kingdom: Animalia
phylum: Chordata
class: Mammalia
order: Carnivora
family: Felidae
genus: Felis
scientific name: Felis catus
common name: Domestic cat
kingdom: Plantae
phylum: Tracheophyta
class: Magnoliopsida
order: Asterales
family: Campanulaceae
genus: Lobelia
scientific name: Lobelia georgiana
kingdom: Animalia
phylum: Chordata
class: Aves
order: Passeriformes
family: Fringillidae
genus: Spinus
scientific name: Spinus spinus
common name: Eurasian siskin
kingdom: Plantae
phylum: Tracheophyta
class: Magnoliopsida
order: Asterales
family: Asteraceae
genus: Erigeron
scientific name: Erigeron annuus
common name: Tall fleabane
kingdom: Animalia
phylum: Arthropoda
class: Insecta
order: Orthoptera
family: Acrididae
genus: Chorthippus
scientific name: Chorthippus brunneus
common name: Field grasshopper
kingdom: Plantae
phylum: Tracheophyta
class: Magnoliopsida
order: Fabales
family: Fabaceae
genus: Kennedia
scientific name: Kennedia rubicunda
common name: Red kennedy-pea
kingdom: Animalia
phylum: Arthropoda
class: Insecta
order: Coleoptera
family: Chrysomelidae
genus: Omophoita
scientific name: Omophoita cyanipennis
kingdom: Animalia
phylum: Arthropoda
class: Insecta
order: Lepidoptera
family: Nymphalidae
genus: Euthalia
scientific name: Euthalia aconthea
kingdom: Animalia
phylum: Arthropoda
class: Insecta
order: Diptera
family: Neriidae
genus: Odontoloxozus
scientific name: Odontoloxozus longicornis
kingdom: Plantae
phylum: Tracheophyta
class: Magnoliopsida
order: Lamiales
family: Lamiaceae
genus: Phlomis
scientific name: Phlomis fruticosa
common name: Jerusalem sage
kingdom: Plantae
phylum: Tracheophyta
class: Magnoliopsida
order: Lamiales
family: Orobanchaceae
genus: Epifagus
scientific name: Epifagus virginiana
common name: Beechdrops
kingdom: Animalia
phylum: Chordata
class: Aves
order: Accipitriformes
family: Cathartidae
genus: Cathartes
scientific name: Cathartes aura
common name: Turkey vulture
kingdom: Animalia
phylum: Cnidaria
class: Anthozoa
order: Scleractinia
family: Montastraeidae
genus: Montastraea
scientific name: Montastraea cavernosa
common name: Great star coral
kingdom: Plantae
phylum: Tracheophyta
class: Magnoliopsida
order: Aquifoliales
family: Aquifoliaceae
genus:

+ + + + + + +

Can you rewrite every line of the rows above as a Markdown table with the columns No. and Entry, numbering the lines in order and leaving out blank ones?

> **Task answer**
| No. | Entry |
|---|---|
| 1 | kingdom: Animalia |
| 2 | phylum: Chordata |
| 3 | class: Mammalia |
| 4 | order: Carnivora |
| 5 | family: Felidae |
| 6 | genus: Felis |
| 7 | scientific name: Felis catus |
| 8 | common name: Domestic cat |
| 9 | kingdom: Plantae |
| 10 | phylum: Tracheophyta |
| 11 | class: Magnoliopsida |
| 12 | order: Asterales |
| 13 | family: Campanulaceae |
| 14 | genus: Lobelia |
| 15 | scientific name: Lobelia georgiana |
| 16 | kingdom: Animalia |
| 17 | phylum: Chordata |
| 18 | class: Aves |
| 19 | order: Passeriformes |
| 20 | family: Fringillidae |
| 21 | genus: Spinus |
| 22 | scientific name: Spinus spinus |
| 23 | common name: Eurasian siskin |
| 24 | kingdom: Plantae |
| 25 | phylum: Tracheophyta |
| 26 | class: Magnoliopsida |
| 27 | order: Asterales |
| 28 | family: Asteraceae |
| 29 | genus: Erigeron |
| 30 | scientific name: Erigeron annuus |
| 31 | common name: Tall fleabane |
| 32 | kingdom: Animalia |
| 33 | phylum: Arthropoda |
| 34 | class: Insecta |
| 35 | order: Orthoptera |
| 36 | family: Acrididae |
| 37 | genus: Chorthippus |
| 38 | scientific name: Chorthippus brunneus |
| 39 | common name: Field grasshopper |
| 40 | kingdom: Plantae |
| 41 | phylum: Tracheophyta |
| 42 | class: Magnoliopsida |
| 43 | order: Fabales |
| 44 | family: Fabaceae |
| 45 | genus: Kennedia |
| 46 | scientific name: Kennedia rubicunda |
| 47 | common name: Red kennedy-pea |
| 48 | kingdom: Animalia |
| 49 | phylum: Arthropoda |
| 50 | class: Insecta |
| 51 | order: Coleoptera |
| 52 | family: Chrysomelidae |
| 53 | genus: Omophoita |
| 54 | scientific name: Omophoita cyanipennis |
| 55 | kingdom: Animalia |
| 56 | phylum: Arthropoda |
| 57 | class: Insecta |
| 58 | order: Lepidoptera |
| 59 | family: Nymphalidae |
| 60 | genus: Euthalia |
| 61 | scientific name: Euthalia aconthea |
| 62 | kingdom: Animalia |
| 63 | phylum: Arthropoda |
| 64 | class: Insecta |
| 65 | order: Diptera |
| 66 | family: Neriidae |
| 67 | genus: Odontoloxozus |
| 68 | scientific name: Odontoloxozus longicornis |
| 69 | kingdom: Plantae |
| 70 | phylum: Tracheophyta |
| 71 | class: Magnoliopsida |
| 72 | order: Lamiales |
| 73 | family: Lamiaceae |
| 74 | genus: Phlomis |
| 75 | scientific name: Phlomis fruticosa |
| 76 | common name: Jerusalem sage |
| 77 | kingdom: Plantae |
| 78 | phylum: Tracheophyta |
| 79 | class: Magnoliopsida |
| 80 | order: Lamiales |
| 81 | family: Orobanchaceae |
| 82 | genus: Epifagus |
| 83 | scientific name: Epifagus virginiana |
| 84 | common name: Beechdrops |
| 85 | kingdom: Animalia |
| 86 | phylum: Chordata |
| 87 | class: Aves |
| 88 | order: Accipitriformes |
| 89 | family: Cathartidae |
| 90 | genus: Cathartes |
| 91 | scientific name: Cathartes aura |
| 92 | common name: Turkey vulture |
| 93 | kingdom: Animalia |
| 94 | phylum: Cnidaria |
| 95 | class: Anthozoa |
| 96 | order: Scleractinia |
| 97 | family: Montastraeidae |
| 98 | genus: Montastraea |
| 99 | scientific name: Montastraea cavernosa |
| 100 | common name: Great star coral |
| 101 | kingdom: Plantae |
| 102 | phylum: Tracheophyta |
| 103 | class: Magnoliopsida |
| 104 | order: Aquifoliales |
| 105 | family: Aquifoliaceae |
| 106 | genus: |